As it was just me and this man and his wife alone in the forest, I stopped telling them about the founding of the park and the types of lichen we were seeing. I listened.
The couple was from Christchurch, on the South Island of New Zealand. He asked if I remembered the earthquake that had happened there some years prior, in 2011. I had heard of it but knew few details.
He described feeling the quake in their home, how the dishes had fallen from the shelves in their kitchen, how he and his wife had run outside. After the earthquake they walked through the city, the roads too damaged to drive. Amid the devastation, they encountered a group of strangers also walking, also dazed and directionless.
He told these people that he had just discovered that his wife’s brother had died during the earthquake. He seemed to need to speak his grief aloud to strangers, just as he did years later with me on the Forest Trail.
These strangers embraced the couple as they cried.

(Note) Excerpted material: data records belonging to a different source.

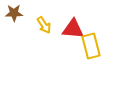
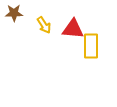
yellow rectangle: rotated 15 degrees clockwise
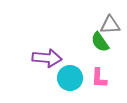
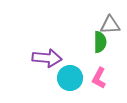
green semicircle: rotated 145 degrees counterclockwise
pink L-shape: rotated 25 degrees clockwise
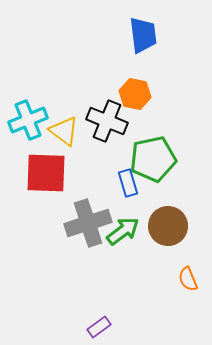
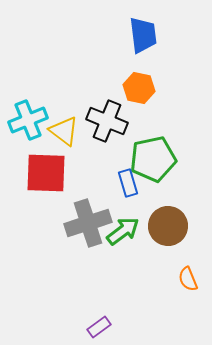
orange hexagon: moved 4 px right, 6 px up
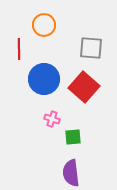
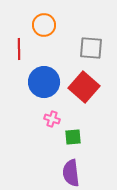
blue circle: moved 3 px down
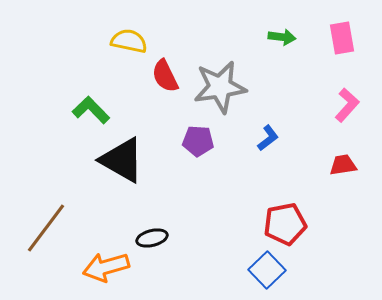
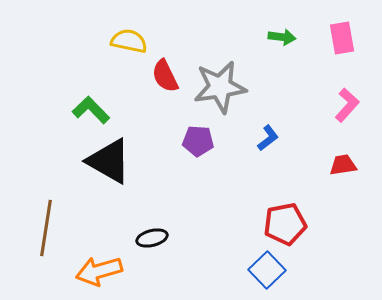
black triangle: moved 13 px left, 1 px down
brown line: rotated 28 degrees counterclockwise
orange arrow: moved 7 px left, 4 px down
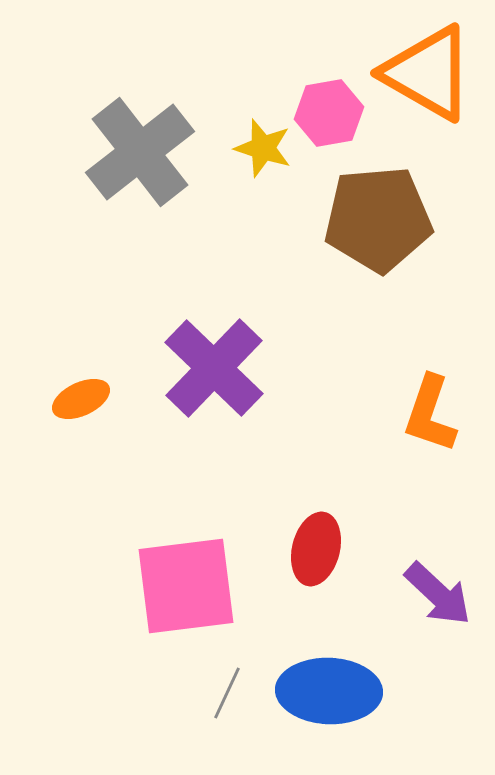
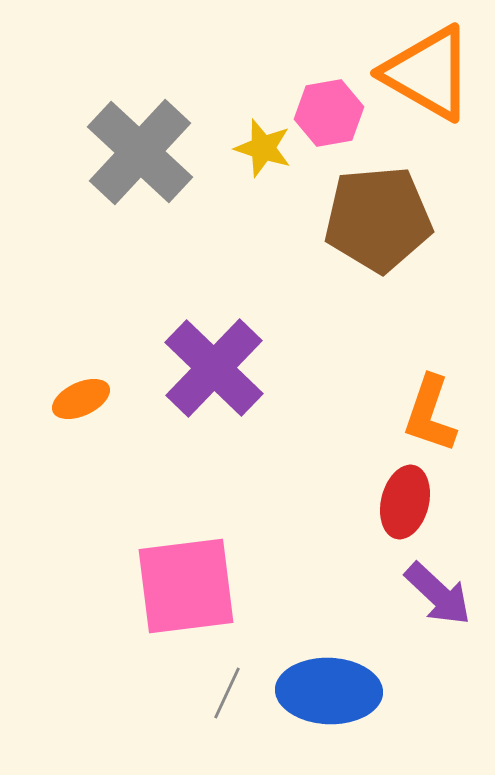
gray cross: rotated 9 degrees counterclockwise
red ellipse: moved 89 px right, 47 px up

Then they all stood in a circle and prayed in the rubble of their city.
On the Forest Trail, we reached a pond. We sat on a bench together and stared at the still water, shining like a black pearl, as the man wept. He spoke of the moment when he lost someone he loved but also gained an appreciation for the inherent kindness of human beings.
I didn’t bother telling him that this pond was the place where I went to reflect or grieve or heal, the message I had given at this point of the tour to so many other visitors. He understood on his own.

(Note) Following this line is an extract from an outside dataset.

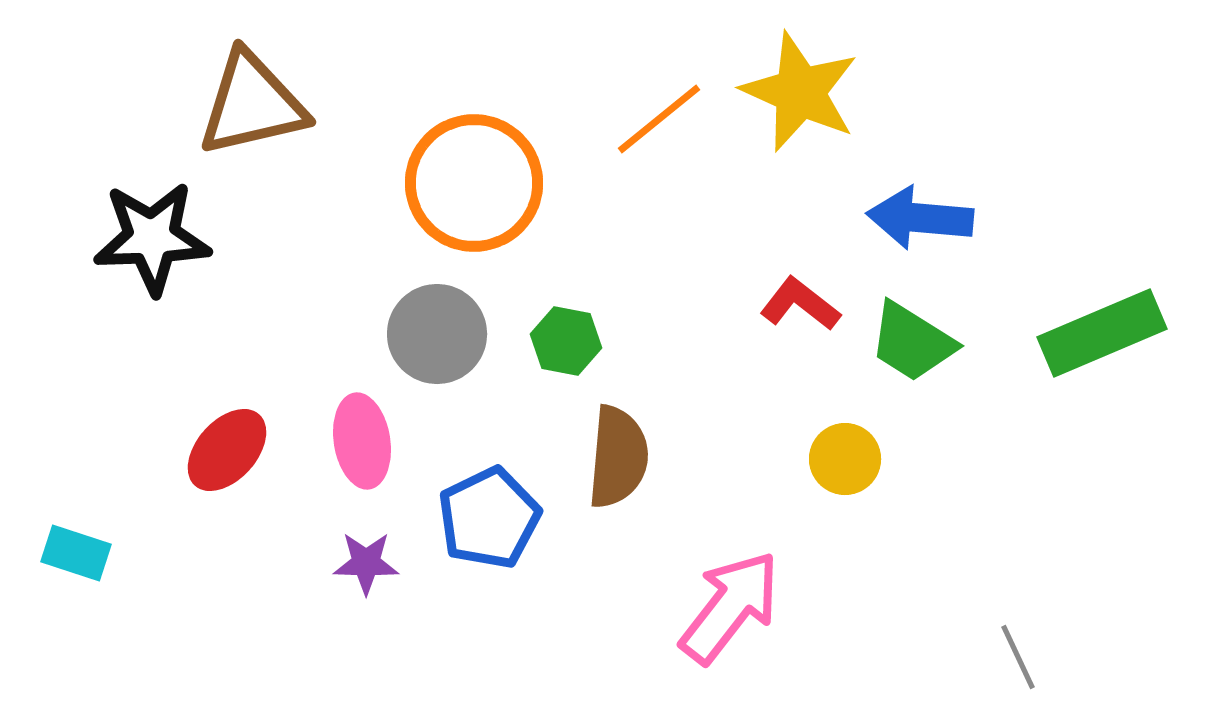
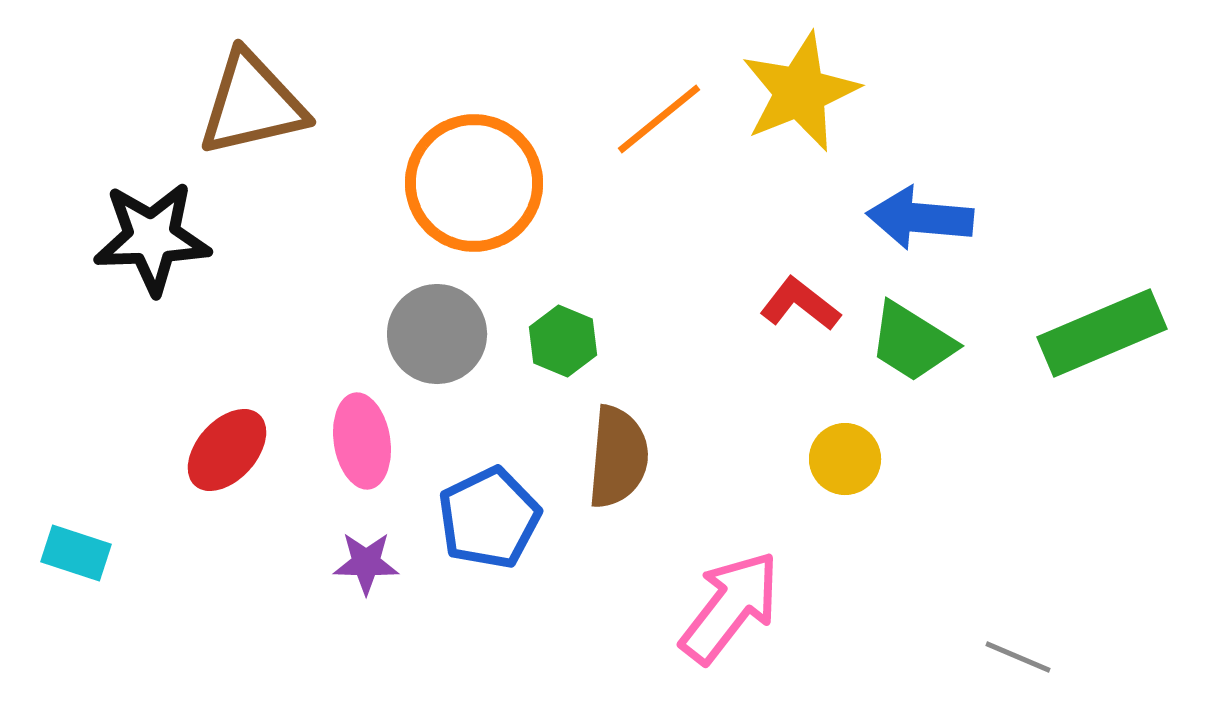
yellow star: rotated 26 degrees clockwise
green hexagon: moved 3 px left; rotated 12 degrees clockwise
gray line: rotated 42 degrees counterclockwise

I’m not sure I believe that locations are imbued with spiritual energy, though I respect that many people do. What I can say is that there are places so full of life or beauty or possibility that they are more than the sum of their parts—they exist as living metaphors, symbols for things that it can be difficult to articulate but that we feel emanating from them nonetheless.
The Forest Trail is such a place. A microcosm of Glacier Bay itself, it represents rebirth, growth, healing. A bounty born from the crucible of absolute devastation. Something this man knew about.
National parks are full of such places. Some people find their own meaning in them, but some need a little push, physically or emotionally or both, and giving that guidance is one of the greatest honors of being a park ranger.
Sometimes you must travel a long way to discover that you cannot leave your scars behind.
Some years after my hike with the couple from Christchurch, I visited New Zealand. I went there to hike, to see rare birds, to find where the hobbits lived. I also made a pilgrimage to Christchurch to view the aftermath of the earthquake.
Most of the town had been or was being rebuilt; half the city seemed to be a construction zone. But I found a church left just as it was after the quake, collapsed, the stones that had once given it form now a chaotic pile. The chain link fence around the church was littered with memorials, messages for the lost, notes about never forgetting.
I felt the power of the place, and I knelt down and touched a broken stone, thinking of the man who had carried his grief all the way around the world to my park.
Sometimes you must travel a long way to discover that you cannot leave your scars behind.
Sometimes it takes coming to a place of healing to accept what you cannot change, to allow yourself to begin to heal and start anew, just as the bay did after the ice, just as life did on the Forest Trail, just as the elderly man and his wife after their earthquake.
Memories are an essential part of healing, and this is true for a nation as well as an individual. Many of America’s national parks hold memories of triumph and pain, like historic sites, national battlefields, or memorials. Other parks, like Glacier Bay, heal via the power of their natural beauty and resiliency. Places like these help us heal as a nation.
My time working in America’s national parks taught me that they are places where we can seek solace and grieve as much as they are places where we can celebrate and recreate.